When I cleaned out a large machine shop for a friend a few years ago, I found this shear.








It worked well and was in good shape with all the parts present. There are quite a few on EBAY, most for over $300. Many of those are missing parts. These seem to be from the early 1900s, teens or 20s.

The problem was that when cutting thicker sheet that needed a little more finesse to control
the cut, one hand on each of the sheet and crank was not good enough.

So I got to thinking that some sort of motor drive conversion should really help. I went looking in the motor stash and found a 3 phase ¼ HP 50:1 gear motor. The output RPM was stated at 35. That's about 1 turn of the crank every 2 seconds. Seemed about right when I turned my hand in a cranking motion while trying to count seconds in my head.  

Not only that but both shafts were 3/4”.

I made a quick coupler and married the 2 together with some bar stock.
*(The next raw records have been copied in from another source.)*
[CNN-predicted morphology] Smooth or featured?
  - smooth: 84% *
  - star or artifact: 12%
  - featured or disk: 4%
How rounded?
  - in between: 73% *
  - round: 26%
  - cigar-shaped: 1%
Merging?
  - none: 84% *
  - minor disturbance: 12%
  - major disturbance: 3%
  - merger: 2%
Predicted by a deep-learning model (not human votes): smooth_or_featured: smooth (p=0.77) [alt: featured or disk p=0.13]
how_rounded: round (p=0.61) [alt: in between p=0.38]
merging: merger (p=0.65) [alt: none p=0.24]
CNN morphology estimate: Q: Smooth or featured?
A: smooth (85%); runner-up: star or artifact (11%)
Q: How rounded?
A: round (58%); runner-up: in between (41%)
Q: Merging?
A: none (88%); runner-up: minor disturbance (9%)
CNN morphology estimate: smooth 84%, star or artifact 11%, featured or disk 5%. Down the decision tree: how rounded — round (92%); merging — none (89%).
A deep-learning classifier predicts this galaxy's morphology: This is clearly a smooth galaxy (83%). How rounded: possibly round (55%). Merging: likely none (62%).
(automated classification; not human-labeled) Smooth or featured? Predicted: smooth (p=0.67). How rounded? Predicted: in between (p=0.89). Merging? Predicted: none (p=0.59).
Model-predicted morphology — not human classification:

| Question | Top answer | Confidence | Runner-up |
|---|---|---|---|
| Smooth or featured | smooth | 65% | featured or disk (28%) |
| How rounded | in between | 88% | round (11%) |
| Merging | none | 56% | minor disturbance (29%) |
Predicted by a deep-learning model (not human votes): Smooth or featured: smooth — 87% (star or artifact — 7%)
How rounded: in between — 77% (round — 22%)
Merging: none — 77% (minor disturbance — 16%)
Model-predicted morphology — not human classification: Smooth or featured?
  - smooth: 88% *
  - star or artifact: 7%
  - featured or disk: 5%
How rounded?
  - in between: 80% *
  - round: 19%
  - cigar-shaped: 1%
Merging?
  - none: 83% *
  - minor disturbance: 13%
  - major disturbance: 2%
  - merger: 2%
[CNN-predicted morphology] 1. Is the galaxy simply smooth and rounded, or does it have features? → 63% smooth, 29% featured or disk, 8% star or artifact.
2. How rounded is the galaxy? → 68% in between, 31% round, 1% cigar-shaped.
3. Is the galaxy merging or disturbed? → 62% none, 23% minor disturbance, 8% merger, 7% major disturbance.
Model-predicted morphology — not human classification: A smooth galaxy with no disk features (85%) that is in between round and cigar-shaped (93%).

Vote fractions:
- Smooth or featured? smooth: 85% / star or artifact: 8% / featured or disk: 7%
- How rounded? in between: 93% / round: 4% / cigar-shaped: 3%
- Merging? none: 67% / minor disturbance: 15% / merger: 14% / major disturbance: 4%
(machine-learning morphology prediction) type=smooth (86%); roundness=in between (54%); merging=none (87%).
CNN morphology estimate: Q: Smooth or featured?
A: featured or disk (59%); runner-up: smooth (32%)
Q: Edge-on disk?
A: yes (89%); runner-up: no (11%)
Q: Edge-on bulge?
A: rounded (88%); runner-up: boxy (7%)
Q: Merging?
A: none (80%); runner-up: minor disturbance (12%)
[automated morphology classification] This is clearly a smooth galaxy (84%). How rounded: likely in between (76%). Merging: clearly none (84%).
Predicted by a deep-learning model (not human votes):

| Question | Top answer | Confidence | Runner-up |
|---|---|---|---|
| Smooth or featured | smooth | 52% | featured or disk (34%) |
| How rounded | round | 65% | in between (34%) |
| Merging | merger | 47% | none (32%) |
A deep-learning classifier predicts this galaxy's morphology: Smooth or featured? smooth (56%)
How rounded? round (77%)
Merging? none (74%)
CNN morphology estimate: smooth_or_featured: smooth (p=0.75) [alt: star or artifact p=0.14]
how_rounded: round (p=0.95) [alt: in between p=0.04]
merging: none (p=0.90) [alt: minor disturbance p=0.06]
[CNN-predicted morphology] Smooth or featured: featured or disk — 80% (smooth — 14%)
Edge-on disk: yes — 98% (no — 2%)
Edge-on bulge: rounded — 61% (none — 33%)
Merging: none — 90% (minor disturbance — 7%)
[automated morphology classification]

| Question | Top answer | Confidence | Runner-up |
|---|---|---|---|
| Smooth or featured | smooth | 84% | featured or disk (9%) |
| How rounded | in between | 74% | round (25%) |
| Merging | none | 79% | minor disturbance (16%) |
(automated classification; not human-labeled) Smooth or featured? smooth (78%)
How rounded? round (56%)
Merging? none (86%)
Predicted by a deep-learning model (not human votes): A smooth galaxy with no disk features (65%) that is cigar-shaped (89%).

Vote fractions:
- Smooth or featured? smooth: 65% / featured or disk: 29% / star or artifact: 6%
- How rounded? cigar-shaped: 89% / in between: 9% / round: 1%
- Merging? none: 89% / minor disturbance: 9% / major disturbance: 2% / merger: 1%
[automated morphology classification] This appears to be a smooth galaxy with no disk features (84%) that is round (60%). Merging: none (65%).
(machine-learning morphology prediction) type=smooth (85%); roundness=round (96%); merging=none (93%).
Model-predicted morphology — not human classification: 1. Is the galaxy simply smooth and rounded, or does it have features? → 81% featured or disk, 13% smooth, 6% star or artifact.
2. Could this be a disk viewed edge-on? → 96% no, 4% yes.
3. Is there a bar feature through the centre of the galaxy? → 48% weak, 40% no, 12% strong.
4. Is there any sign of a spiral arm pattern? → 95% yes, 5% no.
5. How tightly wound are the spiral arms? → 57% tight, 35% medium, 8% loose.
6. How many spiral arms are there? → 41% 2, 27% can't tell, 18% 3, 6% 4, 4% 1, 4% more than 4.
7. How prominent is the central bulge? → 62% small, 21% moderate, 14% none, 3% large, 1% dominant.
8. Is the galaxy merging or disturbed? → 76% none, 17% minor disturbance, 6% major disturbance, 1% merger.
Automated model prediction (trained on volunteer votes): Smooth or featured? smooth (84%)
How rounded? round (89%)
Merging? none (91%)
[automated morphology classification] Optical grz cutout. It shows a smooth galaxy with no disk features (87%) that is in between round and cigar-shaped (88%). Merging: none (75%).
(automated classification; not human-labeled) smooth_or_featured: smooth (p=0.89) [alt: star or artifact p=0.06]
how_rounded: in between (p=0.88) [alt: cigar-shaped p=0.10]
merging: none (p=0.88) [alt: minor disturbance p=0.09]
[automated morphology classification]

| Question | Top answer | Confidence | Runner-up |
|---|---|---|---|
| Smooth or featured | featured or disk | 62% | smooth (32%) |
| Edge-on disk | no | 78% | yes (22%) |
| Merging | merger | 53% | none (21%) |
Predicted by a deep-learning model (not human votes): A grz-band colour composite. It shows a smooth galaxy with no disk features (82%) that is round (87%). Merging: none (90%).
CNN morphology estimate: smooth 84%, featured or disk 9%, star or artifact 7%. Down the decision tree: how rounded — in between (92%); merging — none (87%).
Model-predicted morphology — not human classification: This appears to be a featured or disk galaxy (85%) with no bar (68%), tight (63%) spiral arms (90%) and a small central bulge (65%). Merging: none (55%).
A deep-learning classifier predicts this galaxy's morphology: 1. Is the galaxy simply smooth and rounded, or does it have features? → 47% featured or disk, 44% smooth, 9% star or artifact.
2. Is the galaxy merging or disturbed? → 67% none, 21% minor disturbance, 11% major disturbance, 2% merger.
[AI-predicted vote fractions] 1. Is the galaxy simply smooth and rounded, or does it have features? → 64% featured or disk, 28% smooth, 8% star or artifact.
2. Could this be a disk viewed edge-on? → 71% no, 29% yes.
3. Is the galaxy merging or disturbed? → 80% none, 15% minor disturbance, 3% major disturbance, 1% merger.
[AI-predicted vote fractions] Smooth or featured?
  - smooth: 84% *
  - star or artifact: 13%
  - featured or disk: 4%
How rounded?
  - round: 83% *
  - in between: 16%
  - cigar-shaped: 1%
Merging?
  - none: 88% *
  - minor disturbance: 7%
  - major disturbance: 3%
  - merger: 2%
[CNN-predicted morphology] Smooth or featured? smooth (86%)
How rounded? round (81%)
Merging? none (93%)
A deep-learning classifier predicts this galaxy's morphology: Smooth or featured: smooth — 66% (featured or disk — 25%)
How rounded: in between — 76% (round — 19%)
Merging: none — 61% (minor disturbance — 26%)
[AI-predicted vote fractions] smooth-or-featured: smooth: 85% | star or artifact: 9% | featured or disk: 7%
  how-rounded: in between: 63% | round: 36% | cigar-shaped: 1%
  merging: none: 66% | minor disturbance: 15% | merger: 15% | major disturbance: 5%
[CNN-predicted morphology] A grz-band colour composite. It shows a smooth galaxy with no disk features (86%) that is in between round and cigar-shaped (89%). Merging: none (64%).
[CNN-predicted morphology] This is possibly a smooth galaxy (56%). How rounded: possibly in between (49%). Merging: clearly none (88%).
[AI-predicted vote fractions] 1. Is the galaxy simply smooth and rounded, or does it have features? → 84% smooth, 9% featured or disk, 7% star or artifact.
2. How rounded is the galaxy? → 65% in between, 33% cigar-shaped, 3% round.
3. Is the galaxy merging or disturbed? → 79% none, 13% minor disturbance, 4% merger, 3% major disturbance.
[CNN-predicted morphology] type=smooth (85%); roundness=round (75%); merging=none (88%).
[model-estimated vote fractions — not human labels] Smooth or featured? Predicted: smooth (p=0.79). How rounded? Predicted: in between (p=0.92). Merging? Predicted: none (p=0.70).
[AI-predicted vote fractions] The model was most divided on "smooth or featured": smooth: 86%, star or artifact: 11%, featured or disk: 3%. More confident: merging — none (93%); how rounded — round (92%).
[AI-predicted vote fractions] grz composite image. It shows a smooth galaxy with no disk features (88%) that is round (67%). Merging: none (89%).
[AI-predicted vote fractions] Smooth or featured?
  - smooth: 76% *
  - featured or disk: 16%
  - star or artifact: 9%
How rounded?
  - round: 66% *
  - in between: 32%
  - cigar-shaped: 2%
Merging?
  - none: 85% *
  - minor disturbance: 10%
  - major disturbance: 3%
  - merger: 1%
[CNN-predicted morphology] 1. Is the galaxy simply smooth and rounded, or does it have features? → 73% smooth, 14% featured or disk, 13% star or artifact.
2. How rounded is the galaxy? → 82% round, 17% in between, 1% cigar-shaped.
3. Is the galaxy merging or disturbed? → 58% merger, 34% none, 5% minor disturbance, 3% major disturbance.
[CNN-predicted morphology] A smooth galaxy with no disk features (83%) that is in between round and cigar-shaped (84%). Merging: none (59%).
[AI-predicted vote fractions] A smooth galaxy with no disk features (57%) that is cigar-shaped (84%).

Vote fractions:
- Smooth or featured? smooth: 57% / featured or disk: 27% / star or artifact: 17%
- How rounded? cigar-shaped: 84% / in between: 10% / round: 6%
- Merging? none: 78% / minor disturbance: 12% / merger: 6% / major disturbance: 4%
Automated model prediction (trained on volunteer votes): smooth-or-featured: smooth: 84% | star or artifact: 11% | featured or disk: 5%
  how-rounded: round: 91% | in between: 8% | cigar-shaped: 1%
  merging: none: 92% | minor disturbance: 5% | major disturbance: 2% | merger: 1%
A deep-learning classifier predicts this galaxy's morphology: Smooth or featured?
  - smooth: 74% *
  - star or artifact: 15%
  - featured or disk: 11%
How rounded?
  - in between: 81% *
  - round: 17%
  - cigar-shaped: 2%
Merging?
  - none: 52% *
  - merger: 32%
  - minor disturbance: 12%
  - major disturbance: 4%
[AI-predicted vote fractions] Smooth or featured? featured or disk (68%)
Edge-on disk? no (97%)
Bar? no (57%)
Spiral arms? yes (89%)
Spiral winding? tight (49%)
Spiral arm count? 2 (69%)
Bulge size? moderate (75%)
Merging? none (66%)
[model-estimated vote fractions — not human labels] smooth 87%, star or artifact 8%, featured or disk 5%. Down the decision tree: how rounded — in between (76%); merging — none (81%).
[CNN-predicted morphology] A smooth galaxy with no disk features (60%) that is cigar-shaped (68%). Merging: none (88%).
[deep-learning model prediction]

Put them both on a plywood base for stability and put on a temporary cord to plug into my mill VFD. Also got to use the quick 45 attachment for the Johnson band saw but had to use a couple Vise Grips because the stock was very short.












It works great and with the VFD it has even slower speed control and reverse too.

Still have to complete the wiring (add a box to the motor) and I want to try making an adjustable pivot for cutting circles.

Thanks for looking.
Aaron


----------



## pontiac428 (Apr 12, 2022)

That's super heavy duty!  Mine works the same, but is for smaller stuff.  These rotary shear tools are reliable and last a very long time without service or replacement.  More the exception than the rule, don't you think?


----------



## AGCB97 (Apr 12, 2022)

I think


----------



## brino (Apr 12, 2022)

Very clever and thanks for sharing!

It's good that it's bolted down it looks a little top heavy.

Brian


----------